**PROBLEM REQUIREMENTS**. Write out the bug report from "Additional comments: When" to "in the log.", replacing "replication strategy" with "reproduction steps".

**EXCERPT TO READ**.
—————
What is the expected behavior?
expected behavior:

Barring confounding circumstances (i.e. sorry if I'm messing something up here), I was hoping that the webgl context loss info bar was ignored by preventDefault(). In the ideal world, one could squelch the infobar, and furthermore a transient webgl context could recover very quickly without the need for user intervention. (At least, the web application would be allowed to try to recover.)

This seems possible for transient webgl hiccups; if I very quickly hit [Reload] and refresh the page, the webgl test program works fine immediately without any problem.

However, a quick refresh-free recovery may be particularly important, since the webgl may be interactive and the user may be in the process of taking keyboard or mouse input which ideally should not be lost (though if a context loss happens in the middle of e.g. a swipe gesture, I'm not sure if chromium keeps track of the timestamps in this situation correctly).

-------------------

What went wrong?
what went wrong:

The behavior which actually occurs is as follows: The "context loss info bar" (the yellow dropdown notification bar) appears saying "Rats! WebGL hit a snag. [Ignore] [Reload]". It was not prevented by [webglcontextloss event].preventDefault().

It is now necessary to hit the [Reload] button, and possibly refresh the webpage. The program is unable to recover from the webgl context loss without an awkward user intervention: asking the user to refresh the entire webpage manually, then reloading the exact state the application was in.

To make matters worse, if one does not respond to the yellow infobar, it remains through refreshes; until the user clicks [Reload], all attempts to reinitialize or otherwise create webgl contexts on the same page will fail. One can test this by checking .isContextLost() on the original context, then creating a new canvas and trying to create a new context: the new context thus returned will also have .contextLost()==true.

----------------------------------

Crashed report ID: yes

How much crashed? Just one tab

Is it a problem with a plugin? No 

Did this work before? N/A 

Chrome version: 54.0.2840.41  Channel: beta
OS Version: 6.3
Flash Version: 

Additional comments: When using the above replication strategy, if the refreshing won't fix things, it may be necessary to check about:gpu to see if the GPU process has crashed in the log.

(The only workaround I can think of is to, with the help of the server redirecting /app1 /app2 /app3 ... all to the same webpage, increment the webpage and reload with location.href... though that is almost too much of a hack to fathom.)
—————
**Data items**.
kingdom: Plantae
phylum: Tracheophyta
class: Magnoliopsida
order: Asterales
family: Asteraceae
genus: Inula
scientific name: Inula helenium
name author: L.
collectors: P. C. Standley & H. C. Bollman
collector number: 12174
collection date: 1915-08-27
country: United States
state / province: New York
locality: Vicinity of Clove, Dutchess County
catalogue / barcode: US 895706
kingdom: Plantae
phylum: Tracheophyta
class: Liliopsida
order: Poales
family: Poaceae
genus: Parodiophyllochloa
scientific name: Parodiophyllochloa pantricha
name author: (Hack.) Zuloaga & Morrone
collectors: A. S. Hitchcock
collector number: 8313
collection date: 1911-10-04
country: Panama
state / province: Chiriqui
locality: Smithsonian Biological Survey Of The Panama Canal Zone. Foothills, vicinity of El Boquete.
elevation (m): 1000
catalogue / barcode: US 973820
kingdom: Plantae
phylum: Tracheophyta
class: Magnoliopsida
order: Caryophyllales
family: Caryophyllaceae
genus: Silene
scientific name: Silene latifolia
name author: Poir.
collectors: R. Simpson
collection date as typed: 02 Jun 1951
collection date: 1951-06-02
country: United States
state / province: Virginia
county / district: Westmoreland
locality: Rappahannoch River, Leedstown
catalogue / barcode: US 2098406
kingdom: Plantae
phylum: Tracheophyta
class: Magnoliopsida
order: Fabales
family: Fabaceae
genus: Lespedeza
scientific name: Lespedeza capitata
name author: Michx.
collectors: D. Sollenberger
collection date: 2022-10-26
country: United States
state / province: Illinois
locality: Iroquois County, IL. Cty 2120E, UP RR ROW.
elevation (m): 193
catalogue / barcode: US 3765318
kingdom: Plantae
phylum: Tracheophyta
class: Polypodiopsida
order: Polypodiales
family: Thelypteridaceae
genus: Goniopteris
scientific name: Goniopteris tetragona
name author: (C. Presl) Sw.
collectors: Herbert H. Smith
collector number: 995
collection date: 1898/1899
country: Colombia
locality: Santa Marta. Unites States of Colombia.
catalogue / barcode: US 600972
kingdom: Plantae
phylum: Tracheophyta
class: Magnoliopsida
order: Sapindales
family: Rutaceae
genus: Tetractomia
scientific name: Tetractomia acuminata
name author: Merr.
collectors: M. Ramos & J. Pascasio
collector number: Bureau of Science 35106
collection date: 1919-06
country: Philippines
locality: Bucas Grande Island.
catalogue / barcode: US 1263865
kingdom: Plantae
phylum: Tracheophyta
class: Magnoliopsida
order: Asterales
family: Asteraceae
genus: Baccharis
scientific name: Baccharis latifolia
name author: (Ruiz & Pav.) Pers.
—————
**REPLY TO THE TASK**.
Additional comments: When using the above reproduction steps, if the refreshing won't fix things, it may be necessary to check about:gpu to see if the GPU process has crashed in the log.